◆ TEXT SEGMENT
= Beginning of Section =

The Neufville de Villeroy family was a French noble family, the most notable member of which was François de Neufville, duc de Villeroi. It was descended from a finance minister to Louis XII.

==Arms==
Its arms are "d'azur au chevron d'or accompagné de trois croisettes ancrées du même".

==Titles==
It held two main duchies, that of Villeroy (peerage rank) and Alincourt (non-peerage rank). It also acquired the duchies and titles of Beaupréau and Retz (1716). Before becoming duke of Villeroy in title, Louis François Anne de Neufville de Villeroy called himself "Duke of Retz", a purely courtesy title.

===Duke of Villeroy===
The title duke of Villeroy was created in September 1651 for Nicolas V de Villeroy. He was raised to the peerage of France in 1663.

1. 1651–1685 : Nicolas V de Neufville de Villeroy (1597–1685), 1st duke of Villeroy. Marshal of France, named governor by Louis XIV in 1646.
2. 1685–1730 : François de Neufville de Villeroy (1644–1730), 2nd duke of Villeroy, son of the former, marshal, governor under Louis XV.
3. 1730–1734 : Louis Nicolas de Neufville de Villeroy (1663–1734), 3rd duke of Villeroy, son of the former.
4. 1734–1766 : Louis François Anne de Neufville de Villeroy (1695–1766), 4th duke of Villeroy, son of the former.
5. 1766–1794 : Gabriel Louis François de Neufville de Villeroy (1731–1794), 5th and last duke of Villeroy, nephew of the former.

===Duke of Alincourt===
The title duke of Alincourt was created on 20 September 1729 for François Camille de Neufville de Villeroy, younger son of Louis Nicolas de Neufville de Villeroy.

1. 1729–1732 : François Camille de Neufville de Villeroy (†1732).
2. 1732–1794 : Gabriel Louis François de Neufville de Villeroy (1731–1794).

==Other notable family members==

- Camille de Neufville de Villeroy (1606–1693), archbishop of Lyon.
- François Paul de Neufville de Villeroy (1677–1731), archbishop of Lyon.

= End of Section =

◆ WHAT IS EXPECTED
According to the text on the Neufville de Villeroy family, on what date was the title duke of Alincourt created? Answer using only the text on the Neufville de Villeroy family.

◆ RECORD SET
= Beginning of Section =

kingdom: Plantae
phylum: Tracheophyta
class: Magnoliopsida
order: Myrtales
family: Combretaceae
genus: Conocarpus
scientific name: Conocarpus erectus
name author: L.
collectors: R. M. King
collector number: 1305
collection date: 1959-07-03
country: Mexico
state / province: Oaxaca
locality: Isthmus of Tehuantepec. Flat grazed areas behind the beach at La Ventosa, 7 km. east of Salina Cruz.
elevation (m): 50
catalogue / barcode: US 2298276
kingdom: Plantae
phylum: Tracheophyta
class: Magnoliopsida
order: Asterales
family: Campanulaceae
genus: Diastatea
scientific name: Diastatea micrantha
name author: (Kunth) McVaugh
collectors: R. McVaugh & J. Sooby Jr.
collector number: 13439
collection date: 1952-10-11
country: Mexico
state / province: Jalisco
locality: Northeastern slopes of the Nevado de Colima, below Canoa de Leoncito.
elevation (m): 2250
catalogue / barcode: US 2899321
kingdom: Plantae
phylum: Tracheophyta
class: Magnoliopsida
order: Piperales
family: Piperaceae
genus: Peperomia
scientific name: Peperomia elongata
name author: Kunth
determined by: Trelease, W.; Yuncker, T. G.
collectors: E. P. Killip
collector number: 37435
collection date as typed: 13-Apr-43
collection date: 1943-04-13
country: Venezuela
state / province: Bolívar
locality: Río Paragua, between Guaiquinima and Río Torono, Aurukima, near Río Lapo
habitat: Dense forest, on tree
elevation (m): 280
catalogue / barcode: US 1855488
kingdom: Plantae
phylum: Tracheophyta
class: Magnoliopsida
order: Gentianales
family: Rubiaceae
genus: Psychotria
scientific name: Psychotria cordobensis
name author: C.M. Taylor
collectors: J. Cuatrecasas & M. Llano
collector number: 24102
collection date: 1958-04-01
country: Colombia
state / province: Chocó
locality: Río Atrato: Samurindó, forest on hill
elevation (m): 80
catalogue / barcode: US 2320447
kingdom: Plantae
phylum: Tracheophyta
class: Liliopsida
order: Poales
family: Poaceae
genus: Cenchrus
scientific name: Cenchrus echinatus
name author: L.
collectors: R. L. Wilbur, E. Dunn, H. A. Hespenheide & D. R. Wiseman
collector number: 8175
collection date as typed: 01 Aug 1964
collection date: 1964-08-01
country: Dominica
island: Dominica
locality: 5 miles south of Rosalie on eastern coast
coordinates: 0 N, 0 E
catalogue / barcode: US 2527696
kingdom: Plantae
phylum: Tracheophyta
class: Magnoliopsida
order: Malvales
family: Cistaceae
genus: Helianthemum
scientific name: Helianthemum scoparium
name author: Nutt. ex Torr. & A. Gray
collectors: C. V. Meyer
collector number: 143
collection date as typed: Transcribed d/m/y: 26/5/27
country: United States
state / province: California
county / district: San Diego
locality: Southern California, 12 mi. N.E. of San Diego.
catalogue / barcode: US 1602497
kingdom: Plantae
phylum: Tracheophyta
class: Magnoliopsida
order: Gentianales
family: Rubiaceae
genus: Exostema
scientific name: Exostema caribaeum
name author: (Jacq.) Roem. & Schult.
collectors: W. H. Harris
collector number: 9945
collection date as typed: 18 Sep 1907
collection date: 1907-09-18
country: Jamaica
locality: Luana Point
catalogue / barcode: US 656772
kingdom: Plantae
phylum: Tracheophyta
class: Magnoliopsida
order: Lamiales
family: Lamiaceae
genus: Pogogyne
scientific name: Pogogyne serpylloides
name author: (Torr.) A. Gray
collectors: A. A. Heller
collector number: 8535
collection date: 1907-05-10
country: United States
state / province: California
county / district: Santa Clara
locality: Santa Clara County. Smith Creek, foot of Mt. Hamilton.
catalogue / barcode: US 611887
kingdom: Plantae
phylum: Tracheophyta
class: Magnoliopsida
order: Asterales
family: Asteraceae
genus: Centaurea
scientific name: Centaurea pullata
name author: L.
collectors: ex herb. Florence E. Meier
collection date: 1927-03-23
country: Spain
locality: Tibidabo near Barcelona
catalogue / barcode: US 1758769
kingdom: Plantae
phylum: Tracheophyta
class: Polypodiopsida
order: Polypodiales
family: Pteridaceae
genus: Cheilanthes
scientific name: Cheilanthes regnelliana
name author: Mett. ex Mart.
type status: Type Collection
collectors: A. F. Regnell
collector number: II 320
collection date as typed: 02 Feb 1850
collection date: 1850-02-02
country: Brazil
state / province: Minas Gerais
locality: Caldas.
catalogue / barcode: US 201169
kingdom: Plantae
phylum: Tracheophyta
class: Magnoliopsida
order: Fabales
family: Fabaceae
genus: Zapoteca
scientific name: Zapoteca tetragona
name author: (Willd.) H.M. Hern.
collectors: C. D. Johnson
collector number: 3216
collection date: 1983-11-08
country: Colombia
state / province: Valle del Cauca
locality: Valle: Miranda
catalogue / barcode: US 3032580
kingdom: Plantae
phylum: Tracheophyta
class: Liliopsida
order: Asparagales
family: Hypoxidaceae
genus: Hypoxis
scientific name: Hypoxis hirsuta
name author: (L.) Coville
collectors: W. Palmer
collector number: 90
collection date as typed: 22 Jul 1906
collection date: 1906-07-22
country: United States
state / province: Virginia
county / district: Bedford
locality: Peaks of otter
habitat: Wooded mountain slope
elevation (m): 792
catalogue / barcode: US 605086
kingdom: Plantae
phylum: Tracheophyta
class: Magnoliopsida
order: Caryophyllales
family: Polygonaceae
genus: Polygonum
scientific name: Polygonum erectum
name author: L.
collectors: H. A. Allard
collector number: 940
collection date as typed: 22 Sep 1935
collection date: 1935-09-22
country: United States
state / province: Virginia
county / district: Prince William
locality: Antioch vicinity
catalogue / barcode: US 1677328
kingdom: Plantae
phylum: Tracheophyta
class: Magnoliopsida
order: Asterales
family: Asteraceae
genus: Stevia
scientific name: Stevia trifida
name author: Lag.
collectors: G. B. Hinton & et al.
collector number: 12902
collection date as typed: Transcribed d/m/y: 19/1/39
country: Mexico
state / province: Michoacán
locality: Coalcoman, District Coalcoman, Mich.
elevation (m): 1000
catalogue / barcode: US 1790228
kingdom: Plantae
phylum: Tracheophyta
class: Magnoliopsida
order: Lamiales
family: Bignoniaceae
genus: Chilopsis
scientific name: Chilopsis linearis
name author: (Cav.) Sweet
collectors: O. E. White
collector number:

= End of Section =

◆ EXERCISE SOLUTION
20 September 1729